Before the advent of e-mail technology, communication by telegraph  provided a rich source of matchless wit and humorous verbiage.  Here  are some of such lively interplay as culled from telegrammarian Joyce Denebrink's compendium of crossed wires and telegraphed punches.

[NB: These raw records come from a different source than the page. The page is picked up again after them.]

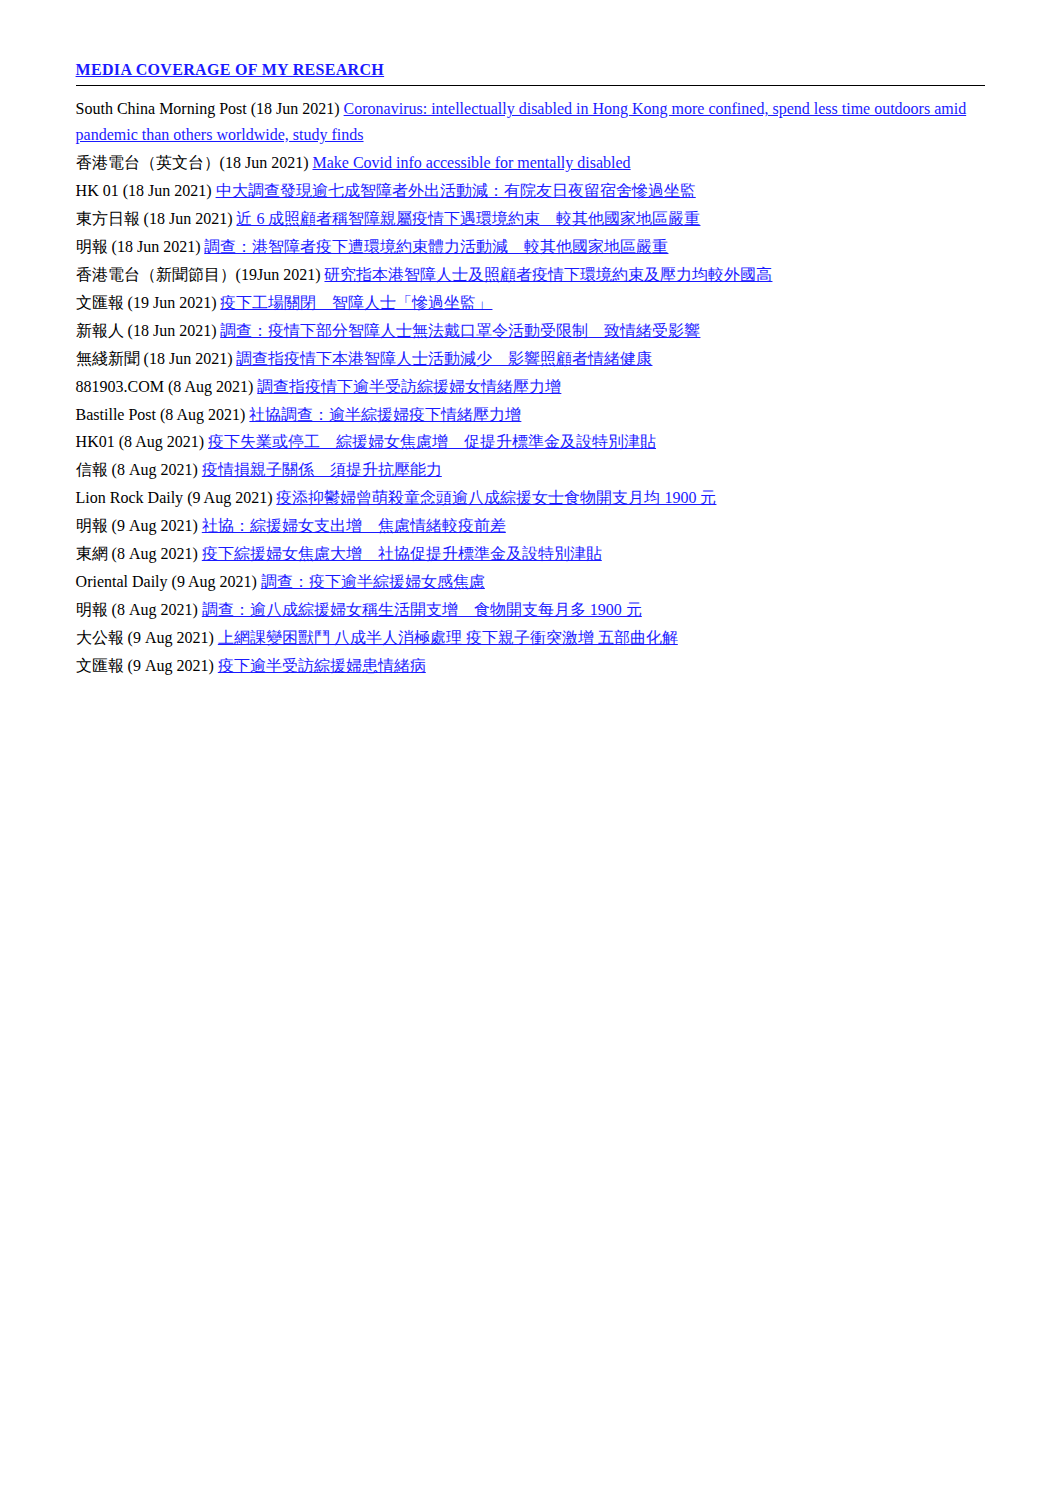MEDIA COVERAGE OF MY RESEARCH
South China Morning Post (18 Jun 2021) Coronavirus: intellectually disabled in Hong Kong more confined, spend less time outdoors amid pandemic than others worldwide, study finds
香港電台（英文台）(18 Jun 2021) Make Covid info accessible for mentally disabled
HK 01 (18 Jun 2021) 中大調查發現逾七成智障者外出活動減：有院友日夜留宿舍慘過坐監
東方日報 (18 Jun 2021) 近 6 成照顧者稱智障親屬疫情下遇環境約束　較其他國家地區嚴重
明報 (18 Jun 2021) 調查：港智障者疫下遭環境約束體力活動減　較其他國家地區嚴重
香港電台（新聞節目）(19Jun 2021) 研究指本港智障人士及照顧者疫情下環境約束及壓力均較外國高
文匯報 (19 Jun 2021) 疫下工場關閉　智障人士「慘過坐監」
新報人 (18 Jun 2021) 調查：疫情下部分智障人士無法戴口罩令活動受限制　致情緒受影響
無綫新聞 (18 Jun 2021) 調查指疫情下本港智障人士活動減少　影響照顧者情緒健康
881903.COM (8 Aug 2021) 調查指疫情下逾半受訪綜援婦女情緒壓力增
Bastille Post (8 Aug 2021) 社協調查：逾半綜援婦疫下情緒壓力增
HK01 (8 Aug 2021) 疫下失業或停工　綜援婦女焦慮增　促提升標準金及設特別津貼
信報 (8 Aug 2021) 疫情損親子關係　須提升抗壓能力
Lion Rock Daily (9 Aug 2021) 疫添抑鬱婦曾萌殺童念頭逾八成綜援女士食物開支月均 1900 元
明報 (9 Aug 2021) 社協：綜援婦女支出增　焦慮情緒較疫前差
東網 (8 Aug 2021) 疫下綜援婦女焦慮大增　社協促提升標準金及設特別津貼
Oriental Daily (9 Aug 2021) 調查：疫下逾半綜援婦女感焦慮
明報 (8 Aug 2021) 調查：逾八成綜援婦女稱生活開支增　食物開支每月多 1900 元
大公報 (9 Aug 2021) 上網課變困獸鬥 八成半人消極處理 疫下親子衝突激增 五部曲化解
文匯報 (9 Aug 2021) 疫下逾半受訪綜援婦患情緒病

George Bernard Shaw, Britain's wittiest playwright invited Britain's  wittiest statesman one night to the theater:

TO WINSTON CHURCHILL HAVE RESERVED TWO TICKETS FOR MY PLAY ON FIRST NIGHT COME AND BRING A FRIEND, IF YOU HAVE ONE. --SHAW
 
Churchill replied:
TO GEORGE BERNARD SHAW IMPOSSIBLE TO COME TO FIRST NIGHT.  WILL COME TO SECOND NIGHT, IF YOU HAVE ONE.
 
 
From a disgruntled editor to his publisher:
MUST HAVE SALARY RAISE AT ONCE OR COUNT ME OUT. --LINGEMAN, EXECUTIVE EDITOR
 
The publisher replied:
TO R.R. LINGEMAN ONE, TWO, THREE, FOUR, FIVE, SIX, SEVEN, EIGHT, NINE, TEN! --PUBLISHER

A society matron, intending to win the heart of her idol, once cabled this inducement:
TO GEORGE BERNARD SHAW AT NINE O'CLOCK TONIGHT I SHALL BE AT HOME --REBECCA HARRISON
 
Shaw replied:
TO REBECCA HARRISON ME LIKEWISE. --SHAW

A fellow sent the following cable to his newly-wed crony:
CONGRATS ON YOUR WEDDING STOP VERY HAPPY FOR YOU AND BRIDE STOP HAPPY HONEYMOON DONT STOP.